> What you are asked to do
Would you return the lines that run from the start of the data below to the line with "18: (379, 130, 0.33)", both included, exactly as written and without pictures?

> Given records
▬▬▬▬▬▬▬▬▬▬

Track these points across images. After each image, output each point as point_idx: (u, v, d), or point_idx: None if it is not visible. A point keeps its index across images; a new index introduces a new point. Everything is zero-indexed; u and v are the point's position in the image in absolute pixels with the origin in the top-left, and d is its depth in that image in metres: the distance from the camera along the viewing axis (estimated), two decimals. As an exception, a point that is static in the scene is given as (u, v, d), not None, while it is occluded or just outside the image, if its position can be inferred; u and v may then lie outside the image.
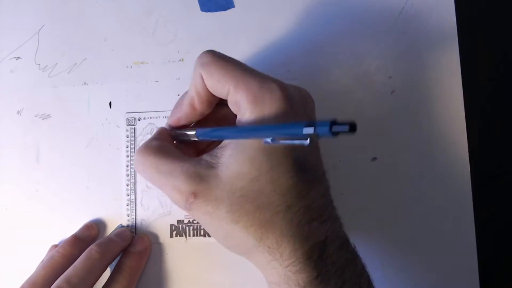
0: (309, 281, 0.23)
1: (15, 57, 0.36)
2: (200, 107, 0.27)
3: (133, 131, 0.35)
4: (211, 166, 0.24)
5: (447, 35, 0.34)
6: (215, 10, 0.35)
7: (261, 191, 0.23)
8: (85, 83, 0.35)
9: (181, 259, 0.33)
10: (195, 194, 0.24)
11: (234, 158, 0.24)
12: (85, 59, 0.36)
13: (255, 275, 0.32)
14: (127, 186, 0.34)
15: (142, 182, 0.34)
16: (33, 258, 0.33)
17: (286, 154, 0.24)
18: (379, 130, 0.33)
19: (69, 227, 0.34)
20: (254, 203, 0.23)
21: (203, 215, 0.25)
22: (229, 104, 0.26)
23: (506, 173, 0.33)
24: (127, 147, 0.34)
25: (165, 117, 0.34)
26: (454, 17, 0.34)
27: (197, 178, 0.24)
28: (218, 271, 0.33)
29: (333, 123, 0.18)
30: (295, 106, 0.24)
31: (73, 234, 0.33)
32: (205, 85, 0.26)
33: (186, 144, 0.30)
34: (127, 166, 0.34)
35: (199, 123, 0.29)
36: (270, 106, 0.23)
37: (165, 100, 0.35)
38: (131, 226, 0.34)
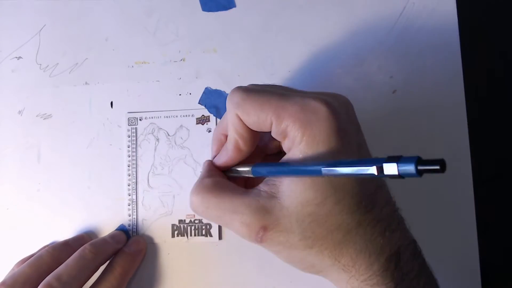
0: None
1: (16, 57, 0.36)
2: (246, 148, 0.27)
3: (135, 131, 0.35)
4: (273, 196, 0.24)
5: (448, 34, 0.34)
6: (217, 10, 0.35)
7: (330, 214, 0.23)
8: (86, 83, 0.35)
9: (183, 259, 0.33)
10: (264, 228, 0.24)
11: (294, 185, 0.23)
12: (86, 59, 0.36)
13: (256, 275, 0.32)
14: (129, 186, 0.34)
15: (143, 182, 0.34)
16: (34, 258, 0.33)
17: None
18: (380, 130, 0.33)
19: (69, 227, 0.34)
20: (324, 227, 0.23)
21: (276, 245, 0.24)
22: (274, 134, 0.25)
23: (508, 172, 0.33)
24: (128, 147, 0.34)
25: (166, 116, 0.34)
26: (456, 17, 0.34)
27: (263, 211, 0.24)
28: (219, 271, 0.33)
29: (419, 161, 0.16)
30: (341, 118, 0.24)
31: (65, 240, 0.33)
32: (245, 125, 0.25)
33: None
34: (128, 166, 0.34)
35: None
36: (319, 127, 0.23)
37: (167, 100, 0.35)
38: (132, 226, 0.34)
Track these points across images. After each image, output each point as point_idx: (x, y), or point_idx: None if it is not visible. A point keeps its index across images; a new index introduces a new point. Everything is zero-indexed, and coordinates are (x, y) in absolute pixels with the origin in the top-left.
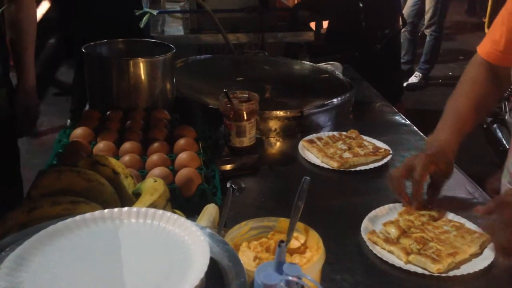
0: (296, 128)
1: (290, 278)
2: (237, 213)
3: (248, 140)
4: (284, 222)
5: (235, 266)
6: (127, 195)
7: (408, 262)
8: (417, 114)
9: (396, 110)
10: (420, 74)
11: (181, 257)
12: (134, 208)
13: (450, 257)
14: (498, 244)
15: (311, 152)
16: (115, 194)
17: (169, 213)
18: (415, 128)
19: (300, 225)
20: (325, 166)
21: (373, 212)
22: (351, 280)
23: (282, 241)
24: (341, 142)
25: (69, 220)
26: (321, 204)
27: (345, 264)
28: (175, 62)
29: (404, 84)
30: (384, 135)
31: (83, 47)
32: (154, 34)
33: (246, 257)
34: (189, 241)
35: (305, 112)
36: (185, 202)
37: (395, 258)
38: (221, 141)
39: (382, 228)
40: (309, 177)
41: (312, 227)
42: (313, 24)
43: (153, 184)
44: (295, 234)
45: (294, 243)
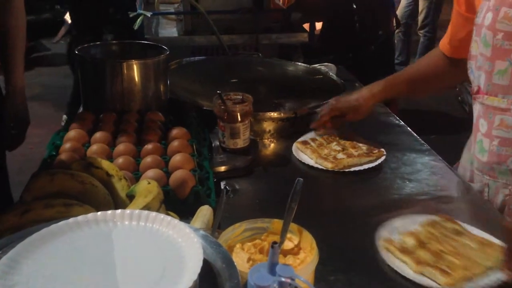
0: (290, 130)
1: (283, 279)
2: (231, 214)
3: (242, 141)
4: (278, 223)
5: (228, 268)
6: (121, 198)
7: (418, 271)
8: (411, 114)
9: (390, 111)
10: None
11: (175, 259)
12: (128, 211)
13: (462, 270)
14: None
15: (305, 153)
16: (108, 196)
17: (162, 215)
18: (408, 128)
19: (293, 226)
20: (319, 167)
21: (392, 222)
22: (345, 281)
23: (275, 242)
24: (335, 143)
25: (62, 222)
26: (315, 205)
27: (339, 265)
28: (169, 63)
29: None
30: (378, 135)
31: (77, 49)
32: (148, 36)
33: (240, 258)
34: (183, 243)
35: (299, 113)
36: (179, 204)
37: (404, 267)
38: (215, 143)
39: (399, 237)
40: (302, 179)
41: (306, 228)
42: (307, 26)
43: (147, 186)
44: (288, 235)
45: (288, 244)
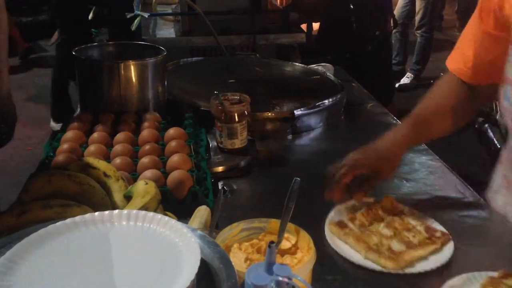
0: (288, 130)
1: (280, 278)
2: (228, 214)
3: (239, 142)
4: (275, 223)
5: (226, 268)
6: (118, 198)
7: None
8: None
9: (388, 111)
10: (412, 75)
11: (172, 259)
12: (125, 211)
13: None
14: None
15: (345, 241)
16: (106, 197)
17: (159, 215)
18: None
19: (291, 226)
20: (371, 266)
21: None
22: (342, 280)
23: (272, 242)
24: (382, 225)
25: (59, 223)
26: (313, 205)
27: (337, 264)
28: (166, 64)
29: (396, 85)
30: (376, 136)
31: (74, 50)
32: (145, 37)
33: (237, 258)
34: (180, 243)
35: (296, 113)
36: (176, 204)
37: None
38: (212, 143)
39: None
40: (299, 178)
41: (303, 228)
42: (304, 26)
43: (144, 187)
44: (286, 235)
45: (285, 244)
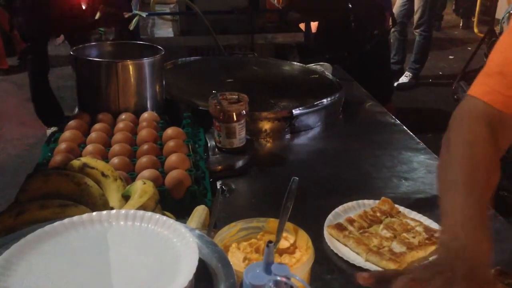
0: (286, 129)
1: (279, 278)
2: (227, 214)
3: (238, 141)
4: (273, 222)
5: (224, 267)
6: (116, 198)
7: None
8: (408, 113)
9: (386, 110)
10: (410, 74)
11: (170, 259)
12: (123, 211)
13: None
14: None
15: (344, 243)
16: (104, 197)
17: (157, 215)
18: (404, 128)
19: (289, 225)
20: (372, 267)
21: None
22: (341, 280)
23: (270, 242)
24: (382, 226)
25: (57, 223)
26: (311, 204)
27: (335, 264)
28: (164, 64)
29: (395, 84)
30: (374, 135)
31: (72, 50)
32: (144, 36)
33: (236, 258)
34: (178, 243)
35: (295, 112)
36: (175, 204)
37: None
38: (211, 143)
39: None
40: (297, 178)
41: (302, 227)
42: (302, 25)
43: (142, 187)
44: (284, 234)
45: (284, 244)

▬▬▬▬▬▬▬▬▬▬

> Final answer
Track these points across images. After each image, output each point as point_idx: (u, v, d), or point_idx: None if it is not visible. A point keeps its index across images; a new index introduces a new point. Everything is zero-indexed; u and v are the point's position in the image in absolute pixels with the origin in the top-left, and d is its depth in that image in metres: the distance from the camera along the viewing axis (estimated), two decimals. As an exception, a point that is static in the scene is given as (u, v, d), not None, while it is occluded or just outside the image, if its position can be inferred; u and v may then lie outside the image.
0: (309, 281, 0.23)
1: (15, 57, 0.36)
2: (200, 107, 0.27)
3: (133, 131, 0.35)
4: (211, 166, 0.24)
5: (447, 35, 0.34)
6: (215, 10, 0.35)
7: (261, 191, 0.23)
8: (85, 83, 0.35)
9: (181, 259, 0.33)
10: (195, 194, 0.24)
11: (234, 158, 0.24)
12: (85, 59, 0.36)
13: (255, 275, 0.32)
14: (127, 186, 0.34)
15: (142, 182, 0.34)
16: (33, 258, 0.33)
17: (286, 154, 0.24)
18: (379, 130, 0.33)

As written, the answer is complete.